I wonder how much the response will focus on the merits and how much it will focus on dismissing the petition because relief is available on appeal if there's a conviction. If the state wins on the latter (as I've already said I believe they probably will) the former doesn't matter. I won't be surprised if the response is written by someone in the state attorney's office other that BDLR.
I think the response will argue both points, similar to the petition arguing 1) Crump isn't opposing counsel, but 2) even if he is ...

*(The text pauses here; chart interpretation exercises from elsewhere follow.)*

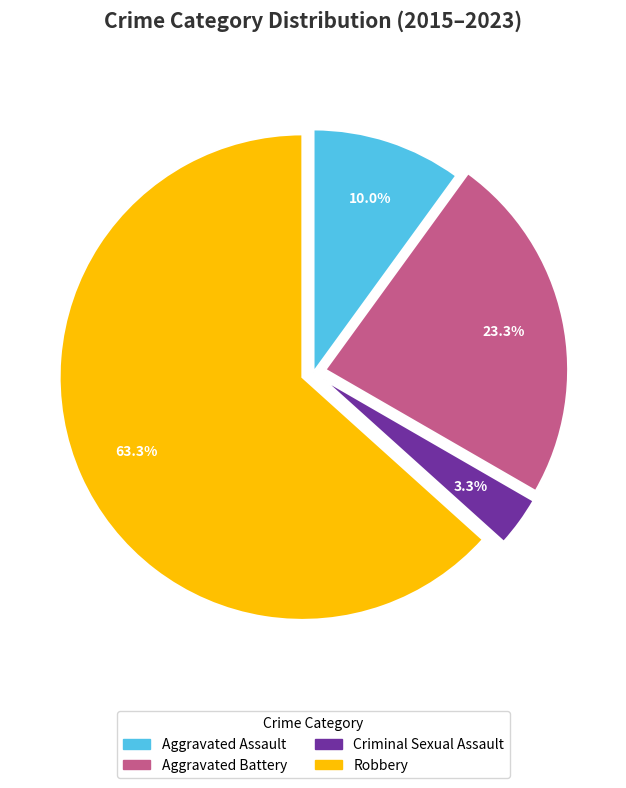

What is the ratio of the value at Aggravated Assault to the value at Criminal Sexual Assault?

3.0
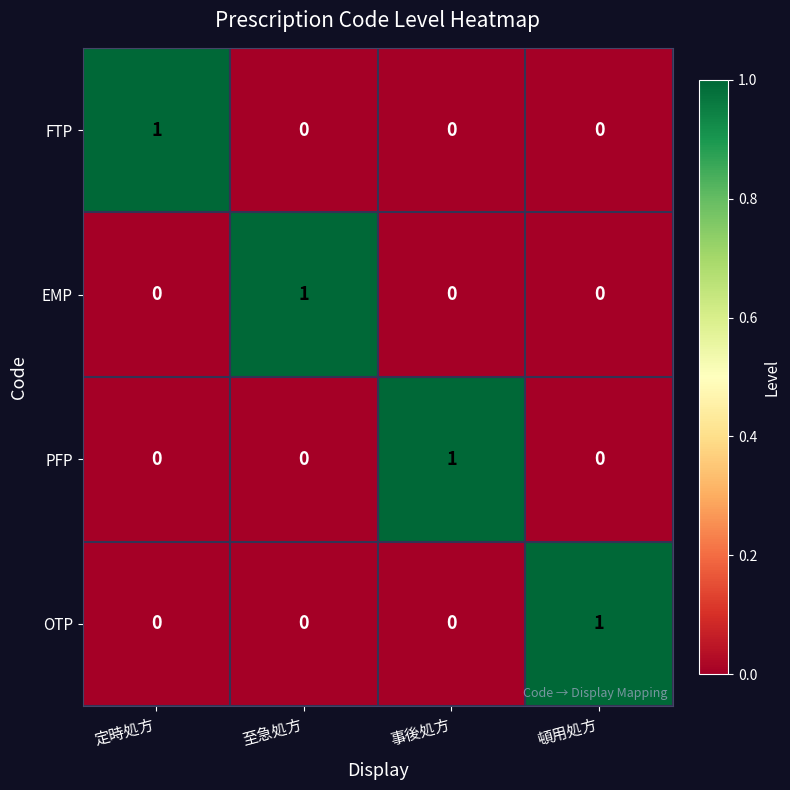

Reading right to left, extract all data points from this chart.

FTP: 0	0	0	1
EMP: 0	0	1	0
PFP: 0	1	0	0
OTP: 1	0	0	0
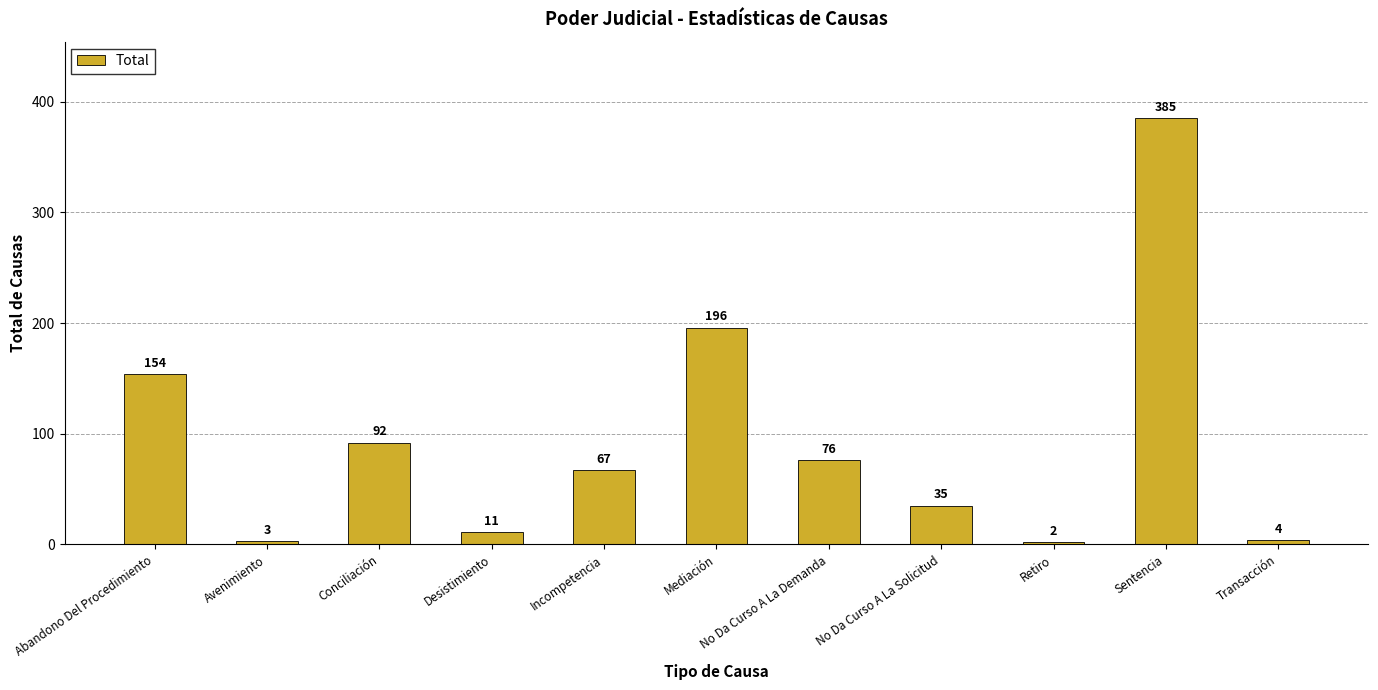

How many series are shown in this chart?

1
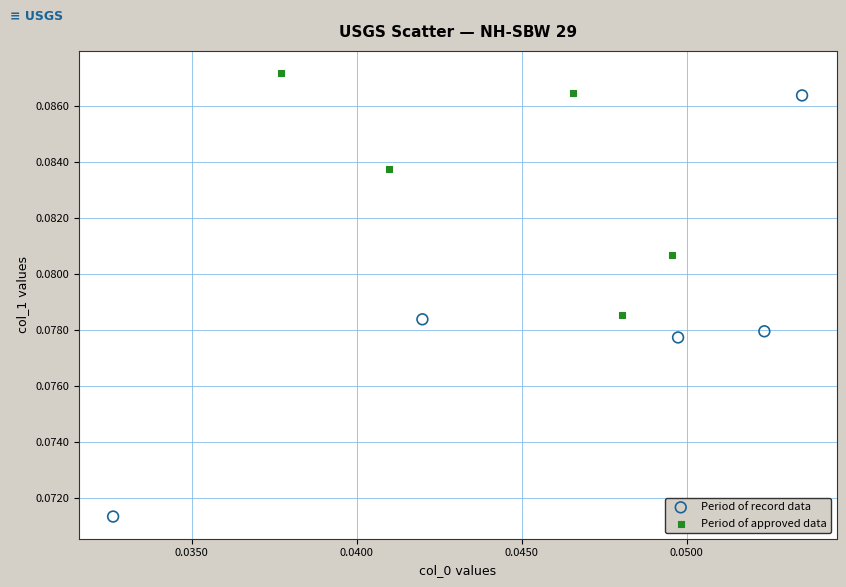

Which series reaches the maximum Y coordinate?

Period of approved data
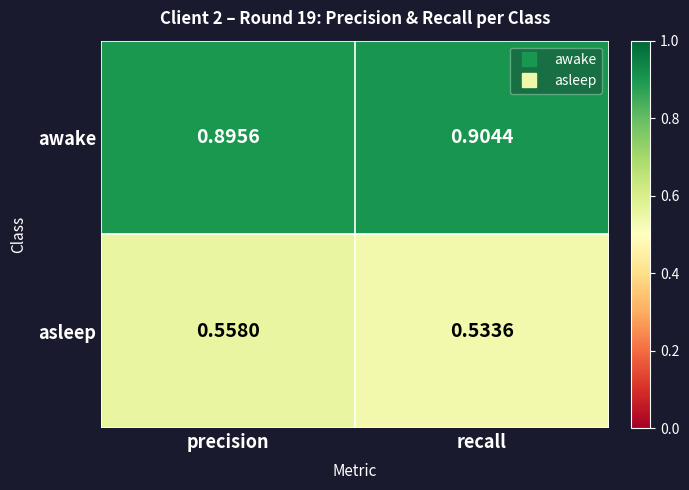

At which label is asleep closest to 0?

recall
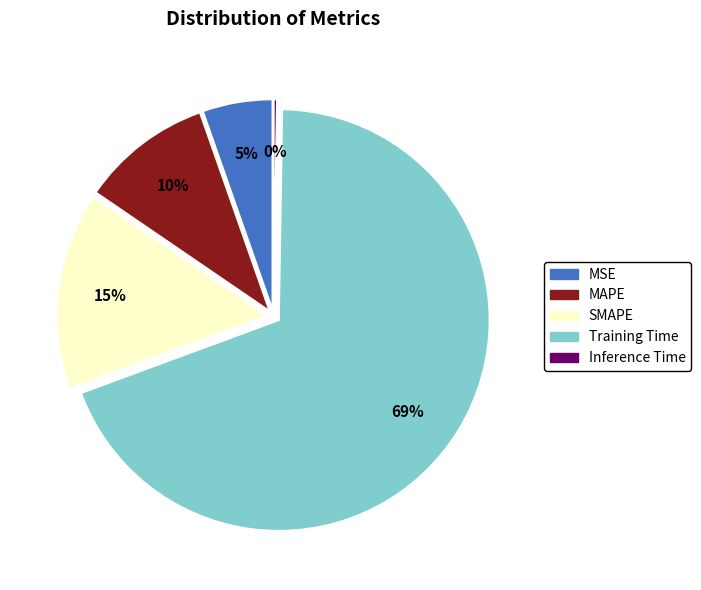

Does Training Time represent more than half of the total?

Yes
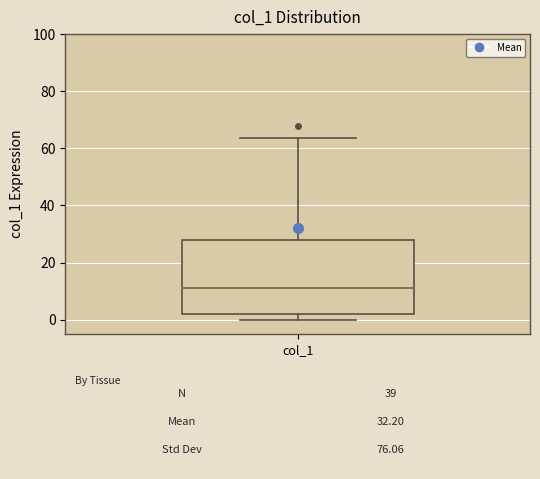

Transcribe this box plot: give where the median line is, the range the box spans, and where the two whiskers end, as read against the y-axis. The values are not printed on the chart, so give them approximately, as read against the axis.

median 10, box 2 to 28, whiskers 0 to 64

Did you see State v. Loano
, 616 So.2d 73 (Fl 1st DCA, 1993)? That court carved out an exception to the law, but the remedy was change of venue (not discovery), the state petitioned for reversal of the trial court's order, all parties in the appeal argued in favor of a change of venue for a retrial, and the rationale for not waiting until after the retrial had been completed was that ANY outcome in that trial (assuming venue was not changed) would be seen as wrong, to the extent that a decision might trigger civil unrest.
In light of the intense media coverage of this case, the problems with providing Lozano a fair trial increase with each trial. Further, we are persuaded by the State's argument that it should not be required to prosecute an individual in circumstances which it believes are violative of the defendant's constitutional rights. We agree that public confidence in our criminal justice system cannot be maintained under such circumstances, and that either a conviction or an acquittal resulting from such a trial would be inherently suspect. We therefore conclude petitioner has satisfied the "irreparable injury" requisite to obtain certiorari relief.
The appeals court has wide ranging discretion, and each case stands in its own four corners. O'Mara makes a good case involving public interest, and an appearance of shenanigans in securing the testimony of the state's star witness (which also infers that the testimony itself may be false or misleading).
The state might agree with O'Mara on the issue of deposing Crump. I think that's a slim probability, given the state's attitude toward providing discovery in general, and as to Witness 8 in particular, but the state will also be thinking about whether or not it wants to try this case twice, and whether it wants to argue that defendants in general can be denied fact discovery. On that second factor, assume there is a conviction, and an appeal on this very issue. Will the state want to argue that defendant doesn't have a right to depose a fact witness? If the state is uncomfortable with that argument on a prospective post-trial appeal, then it should be uncomfortable with that argument now, as well.